The Quilt Trail of America is a unique grassroots public art movement that spans the entire country with hundreds of organized "trails". It began ten years ago with an 'ugly' old tobacco barn on Maxine Groves' property in southern Ohio.
The idea of painting a giant quilt block on the face of that 'ugly' old barn was Maxine's daughter's. Donna Sue Groves wanted to dress up the barn and honor her mother, who is a master quilter.
Donna Sue's vision didn't stop with one ugly barn with a fancy new accessory. She envisioned an invisible clothesline of quilts that would span the country; and so it does.
Here in Osceola County, Michigan, it took just a couple of individuals with a passion for the project, some brushes, tape and quarts of paint to join the trail.
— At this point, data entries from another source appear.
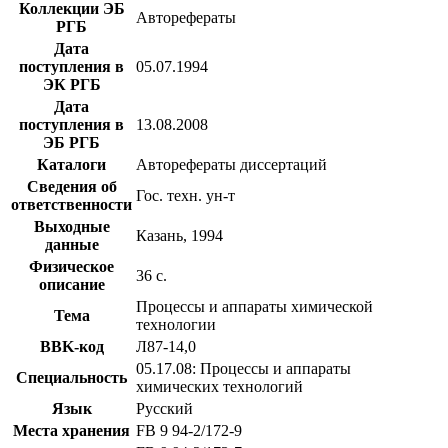
Коллекции ЭБ
Авторефераты
РГБ
Дата
поступления в
05.07.1994
ЭК РГБ
Дата
поступления в
13.08.2008
ЭБ РГБ
Каталоги
Авторефераты диссертаций
Сведения об
Гос. техн. ун-т
ответственности
Выходные
Казань, 1994
данные
Физическое
36 с.
описание
Процессы и аппараты химической
Тема
технологии
BBK-код
Л87-14,0
05.17.08: Процессы и аппараты
Специальность
химических технологий
Язык
Русский
Места хранения
FB 9 94-2/172-9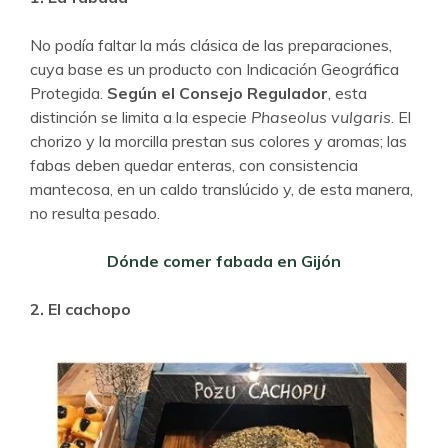
No podía faltar la más clásica de las preparaciones,
cuya base es un producto con Indicación Geográfica
Protegida.
Según el Consejo Regulador
, esta
distinción se limita a la especie
Phaseolus vulgaris
. El
chorizo y la morcilla prestan sus colores y aromas; las
fabas deben quedar enteras, con consistencia
mantecosa, en un caldo translúcido y, de esta manera,
no resulta pesado.
Dónde comer fabada en Gijón
2. El cachopo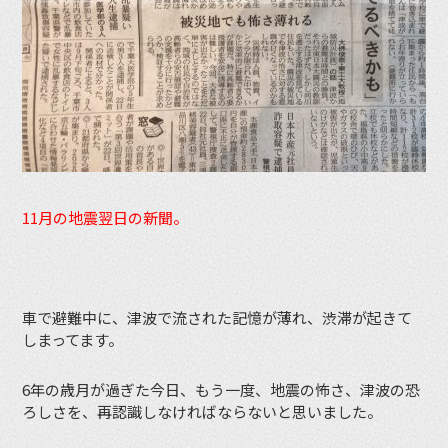
11月の地震翌日の新聞。
車で避難中に、津波で流された記憶が薄れ、渋滞が起きて
しまってます。
6年の歳月が過ぎた今日、もう一度、地震の怖さ、津波の恐
ろしさを、再認識しなければならないと思いました。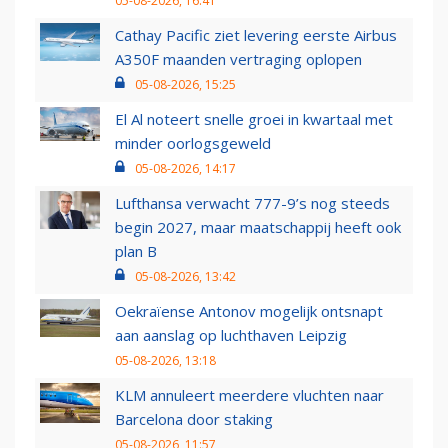
05-08-2026, 16:41
Cathay Pacific ziet levering eerste Airbus
A350F maanden vertraging oplopen
05-08-2026, 15:25
El Al noteert snelle groei in kwartaal met
minder oorlogsgeweld
05-08-2026, 14:17
Lufthansa verwacht 777-9’s nog steeds
begin 2027, maar maatschappij heeft ook
plan B
05-08-2026, 13:42
Oekraïense Antonov mogelijk ontsnapt
aan aanslag op luchthaven Leipzig
05-08-2026, 13:18
KLM annuleert meerdere vluchten naar
Barcelona door staking
05-08-2026, 11:57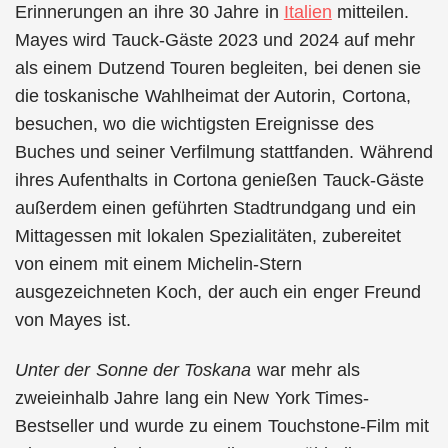
Erinnerungen an ihre 30 Jahre in
Italien
mitteilen.
Mayes wird Tauck-Gäste 2023 und 2024 auf mehr
als einem Dutzend Touren begleiten, bei denen sie
die toskanische Wahlheimat der Autorin, Cortona,
besuchen, wo die wichtigsten Ereignisse des
Buches und seiner Verfilmung stattfanden. Während
ihres Aufenthalts in Cortona genießen Tauck-Gäste
außerdem einen geführten Stadtrundgang und ein
Mittagessen mit lokalen Spezialitäten, zubereitet
von einem mit einem Michelin-Stern
ausgezeichneten Koch, der auch ein enger Freund
von Mayes ist.
Unter der Sonne der Toskana
war mehr als
zweieinhalb Jahre lang ein New York Times-
Bestseller und wurde zu einem Touchstone-Film mit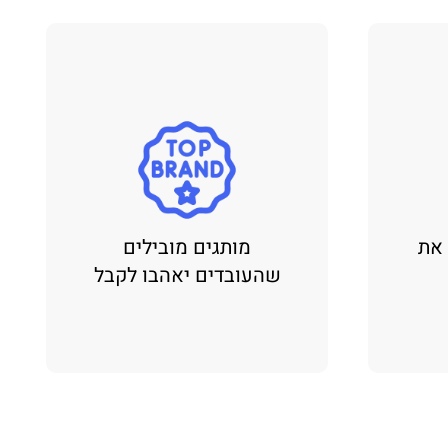
 את
מותגים מובילים
שהעובדים יאהבו לקבל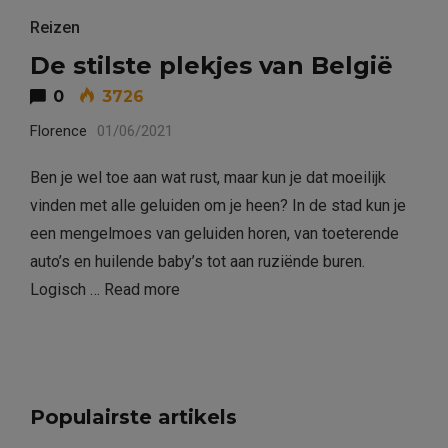
Reizen
De stilste plekjes van België
0
3726
Florence
01/06/2021
Ben je wel toe aan wat rust, maar kun je dat moeilijk
vinden met alle geluiden om je heen? In de stad kun je
een mengelmoes van geluiden horen, van toeterende
auto’s en huilende baby’s tot aan ruziënde buren.
Logisch …
Read more
Populairste artikels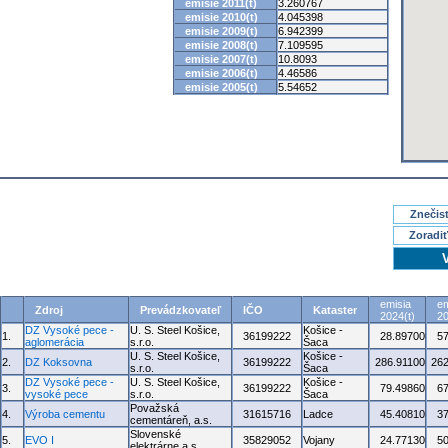
emisie 2011(t)
3.260767
emisie 2010(t)
4.045398
emisie 2009(t)
6.942399
emisie 2008(t)
7.109595
emisie 2007(t)
10.8093
emisie 2006(t)
4.46586
emisie 2005(t)
5.54652
Znečisť
Zoradiť
emisia
em
Zdroj
Prevádzkovateľ
IČO
Kataster
2024(t)
20
DZ Vysoké pece -
U. S. Steel Košice,
Košice -
1.
36199222
28.89700
5
aglomerácia
s.r.o.
Šaca
U. S. Steel Košice,
Košice -
2.
DZ Koksovna
36199222
286.91100
262
s.r.o.
Šaca
DZ Vysoké pece -
U. S. Steel Košice,
Košice -
3.
36199222
79.49860
6
vysoké pece
s.r.o.
Šaca
Považská
4.
Výroba cementu
31615716
Ladce
45.40810
3
cementáreň, a.s.
Slovenské
5.
EVO I
35829052
Vojany
24.77130
5
elektrárne a.s.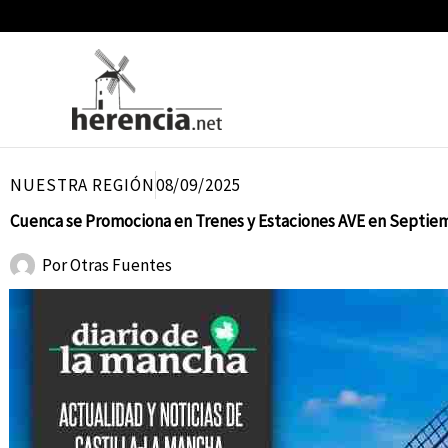
Ir
al
contenido
NUESTRA REGIÓN
08/09/2025
Cuenca se Promociona en Trenes y Estaciones AVE en Septie
Por
Otras Fuentes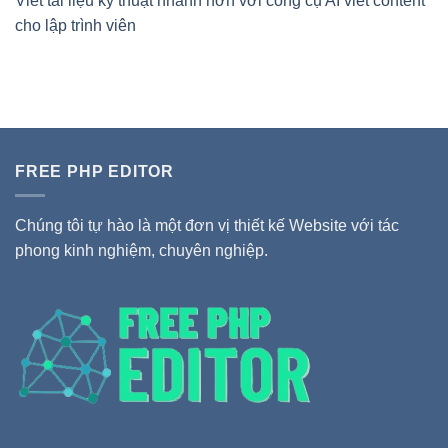
Viết tài liệu kỹ thuật nhanh hơn với công cụ AI viết content
cho lập trình viên
FREE PHP EDITOR
Chúng tôi tự hào là một đơn vị thiết kế Website với tác
phong kinh nghiệm, chuyên nghiệp.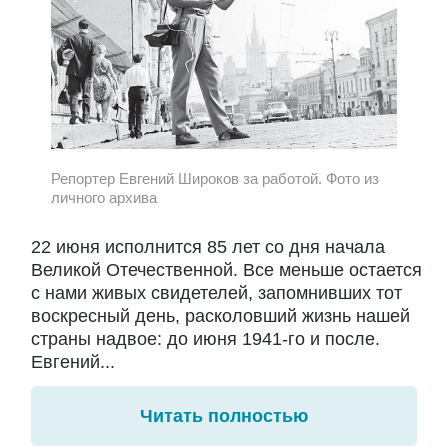
Репортер Евгений Широков за работой. Фото из
личного архива
22 июня исполнится 85 лет со дня начала
Великой Отечественной. Все меньше остается
с нами живых свидетелей, запомнивших тот
воскресный день, расколовший жизнь нашей
страны надвое: до июня 1941-го и после.
Евгений...
Читать полностью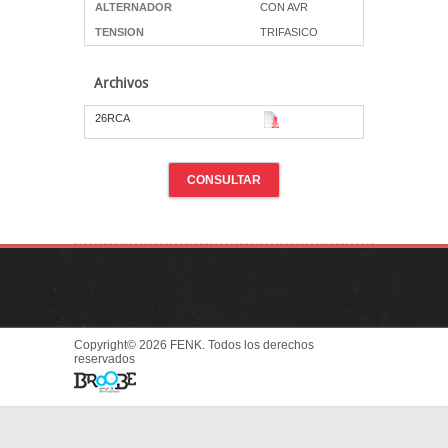
ALTERNADOR
CON AVR
TENSION
TRIFASICO
Archivos
26RCA
CONSULTAR
Copyright© 2026 FENK. Todos los derechos
reservados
We started painting just three years ago and to date, there are 91 eight- and four-foot boldly painted quilt blocks on barns, businesses, homes and public buildings throughout the county, inching outside the county in a few cases.
The backbone of the OQT was sponsored by a grant from Great Lakes Energy to paint 12 blocks. Since then, a grant from the Michigan Council for Arts and Cultural Affairs sponsored 15 blocks on public buildings - post offices, schools, and libraries. The rest are host-purchased blocks.
The Osceola Quilt Trail celebrates our
rural life and heritage and involves our communities in making public art. Acknowledged as a force in agri-tourism, the OQT brings folks in off the highways and through our small towns to explore the places we love.
Snail Trail Block on Maxine Grove's Tobacco Barn in southern Ohio
Located at 3606 20Mile Road, Marion, Michigan, this Flying High Nine Patch quilt block represents the farm hosts well - an avid aviator who builds and flies small airplanes, and his wife who has made "more nine patch quilts than she can count" for family and friends.